## PROBLEMS AND TASKS
**a.** Revise the rows of guitar tab notation below so that "Moderate" becomes "Fast", leaving every other character unchanged.
**b.** Extend the share option agreement below by writing what follows its final sentence.

===== QUOTED PASSAGE =====

The Company desires to provide you with an opportunity to purchase Class A Ordinary Shares, as provided in this Agreement as approved by the Company’s shareholders. The terms of the Company’s 2023 Equity Incentive Plan (the “Plan”) shall apply for purposes of administering and interpreting this grant, provided, however, that the Class A Ordinary Shares subject to this Option shall not be charged against the Plan’s share reserve of be subject to the Plan’s limit on director compensation under Section 5 of the Plan. Capitalized terms used but not defined herein will have the meaning ascribed to them in the Company’s 2023 Equity Incentive Plan.
Accordingly, for good and valuable consideration, the receipt and adequacy of which are hereby acknowledged, the Company and you hereby agree as follows:
1.
Grant of Option.
The Company hereby grants to you, as an Award, an Option to purchase all or any part of the aggregate number of 1,130,000 Class A Ordinary Shares on the terms and conditions contained in such communication, this Agreement and the Plan. The Option is not intended to be an incentive share option within the meaning of Section 422 of the Code.
2.
Option Price.
The exercise price (the “Option Price”) per Class A Ordinary Share subject to the Option shall be [•] per share.

===== EXTRACTED DATA =====

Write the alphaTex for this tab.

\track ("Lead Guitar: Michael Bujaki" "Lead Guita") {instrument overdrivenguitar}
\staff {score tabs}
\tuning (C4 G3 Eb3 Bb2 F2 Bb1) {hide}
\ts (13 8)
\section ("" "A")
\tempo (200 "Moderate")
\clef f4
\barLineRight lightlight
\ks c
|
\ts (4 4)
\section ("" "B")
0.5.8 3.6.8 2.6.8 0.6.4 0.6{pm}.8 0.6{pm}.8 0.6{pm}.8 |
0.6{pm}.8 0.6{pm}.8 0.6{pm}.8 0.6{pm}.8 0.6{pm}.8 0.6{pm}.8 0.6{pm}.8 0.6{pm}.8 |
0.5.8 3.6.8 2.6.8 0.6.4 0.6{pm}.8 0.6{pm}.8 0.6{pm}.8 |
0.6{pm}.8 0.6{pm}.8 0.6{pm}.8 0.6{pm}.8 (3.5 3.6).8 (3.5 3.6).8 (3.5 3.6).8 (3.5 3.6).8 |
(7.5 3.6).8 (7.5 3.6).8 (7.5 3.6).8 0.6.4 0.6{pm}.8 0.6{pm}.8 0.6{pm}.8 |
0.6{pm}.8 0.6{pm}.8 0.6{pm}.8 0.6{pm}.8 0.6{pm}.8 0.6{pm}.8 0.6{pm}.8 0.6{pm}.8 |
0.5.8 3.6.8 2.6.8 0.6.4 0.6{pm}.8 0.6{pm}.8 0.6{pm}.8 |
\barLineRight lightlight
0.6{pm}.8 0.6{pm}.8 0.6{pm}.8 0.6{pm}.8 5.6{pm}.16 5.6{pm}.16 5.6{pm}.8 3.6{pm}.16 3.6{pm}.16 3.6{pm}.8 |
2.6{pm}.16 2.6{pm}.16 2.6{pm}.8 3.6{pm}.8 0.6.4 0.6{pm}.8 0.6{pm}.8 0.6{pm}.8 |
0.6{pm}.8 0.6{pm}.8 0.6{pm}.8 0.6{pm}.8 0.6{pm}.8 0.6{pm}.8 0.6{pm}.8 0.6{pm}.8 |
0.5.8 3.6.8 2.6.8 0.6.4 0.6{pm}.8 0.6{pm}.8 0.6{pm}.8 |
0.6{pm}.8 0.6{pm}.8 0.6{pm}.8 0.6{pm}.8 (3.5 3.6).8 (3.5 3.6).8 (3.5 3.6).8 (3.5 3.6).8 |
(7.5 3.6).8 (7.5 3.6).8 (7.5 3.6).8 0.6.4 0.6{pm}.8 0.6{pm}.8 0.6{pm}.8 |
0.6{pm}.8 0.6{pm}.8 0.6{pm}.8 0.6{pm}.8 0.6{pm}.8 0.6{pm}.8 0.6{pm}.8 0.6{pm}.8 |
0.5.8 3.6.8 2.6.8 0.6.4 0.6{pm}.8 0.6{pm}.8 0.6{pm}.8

=====

## EXPECTED RESPONSES
**a.**
Write the alphaTex for this tab.

\track ("Lead Guitar: Michael Bujaki" "Lead Guita") {instrument overdrivenguitar}
\staff {score tabs}
\tuning (C4 G3 Eb3 Bb2 F2 Bb1) {hide}
\ts (13 8)
\section ("" "A")
\tempo (200 "Fast")
\clef f4
\barLineRight lightlight
\ks c
|
\ts (4 4)
\section ("" "B")
0.5.8 3.6.8 2.6.8 0.6.4 0.6{pm}.8 0.6{pm}.8 0.6{pm}.8 |
0.6{pm}.8 0.6{pm}.8 0.6{pm}.8 0.6{pm}.8 0.6{pm}.8 0.6{pm}.8 0.6{pm}.8 0.6{pm}.8 |
0.5.8 3.6.8 2.6.8 0.6.4 0.6{pm}.8 0.6{pm}.8 0.6{pm}.8 |
0.6{pm}.8 0.6{pm}.8 0.6{pm}.8 0.6{pm}.8 (3.5 3.6).8 (3.5 3.6).8 (3.5 3.6).8 (3.5 3.6).8 |
(7.5 3.6).8 (7.5 3.6).8 (7.5 3.6).8 0.6.4 0.6{pm}.8 0.6{pm}.8 0.6{pm}.8 |
0.6{pm}.8 0.6{pm}.8 0.6{pm}.8 0.6{pm}.8 0.6{pm}.8 0.6{pm}.8 0.6{pm}.8 0.6{pm}.8 |
0.5.8 3.6.8 2.6.8 0.6.4 0.6{pm}.8 0.6{pm}.8 0.6{pm}.8 |
\barLineRight lightlight
0.6{pm}.8 0.6{pm}.8 0.6{pm}.8 0.6{pm}.8 5.6{pm}.16 5.6{pm}.16 5.6{pm}.8 3.6{pm}.16 3.6{pm}.16 3.6{pm}.8 |
2.6{pm}.16 2.6{pm}.16 2.6{pm}.8 3.6{pm}.8 0.6.4 0.6{pm}.8 0.6{pm}.8 0.6{pm}.8 |
0.6{pm}.8 0.6{pm}.8 0.6{pm}.8 0.6{pm}.8 0.6{pm}.8 0.6{pm}.8 0.6{pm}.8 0.6{pm}.8 |
0.5.8 3.6.8 2.6.8 0.6.4 0.6{pm}.8 0.6{pm}.8 0.6{pm}.8 |
0.6{pm}.8 0.6{pm}.8 0.6{pm}.8 0.6{pm}.8 (3.5 3.6).8 (3.5 3.6).8 (3.5 3.6).8 (3.5 3.6).8 |
(7.5 3.6).8 (7.5 3.6).8 (7.5 3.6).8 0.6.4 0.6{pm}.8 0.6{pm}.8 0.6{pm}.8 |
0.6{pm}.8 0.6{pm}.8 0.6{pm}.8 0.6{pm}.8 0.6{pm}.8 0.6{pm}.8 0.6{pm}.8 0.6{pm}.8 |
0.5.8 3.6.8 2.6.8 0.6.4 0.6{pm}.8 0.6{pm}.8 0.6{pm}.8

**b.**
3.
Term of Option.
The term of the Option shall be for a period of ten years from the Grant Date (the “Expiration Date”).
4.
Vesting and Exercisability.
This Option shall be vested and nonforfeitable on the Grant Date subject to Sections 5 and 6 below. This Option shall become exercisable over four years as follows:
(a)
25% of the Option shall become exercisable on the first anniversary of the Grant Date and a further 2.083% of it shall become exercisable at the end of each month thereafter.
(b)
In the event of a Change in Control, notwithstanding any provision of the Plan or this Agreement to the contrary, the Option shall become immediately exercisable with respect to 100% of the shares subject to the Option. To the extent practicable, such acceleration of exercisability shall occur in a manner and at a time which allows you the ability to participate in the Change in Control with respect to the Class A Ordinary Shares subject to the Option.
5.
Clawback and Forfeiture.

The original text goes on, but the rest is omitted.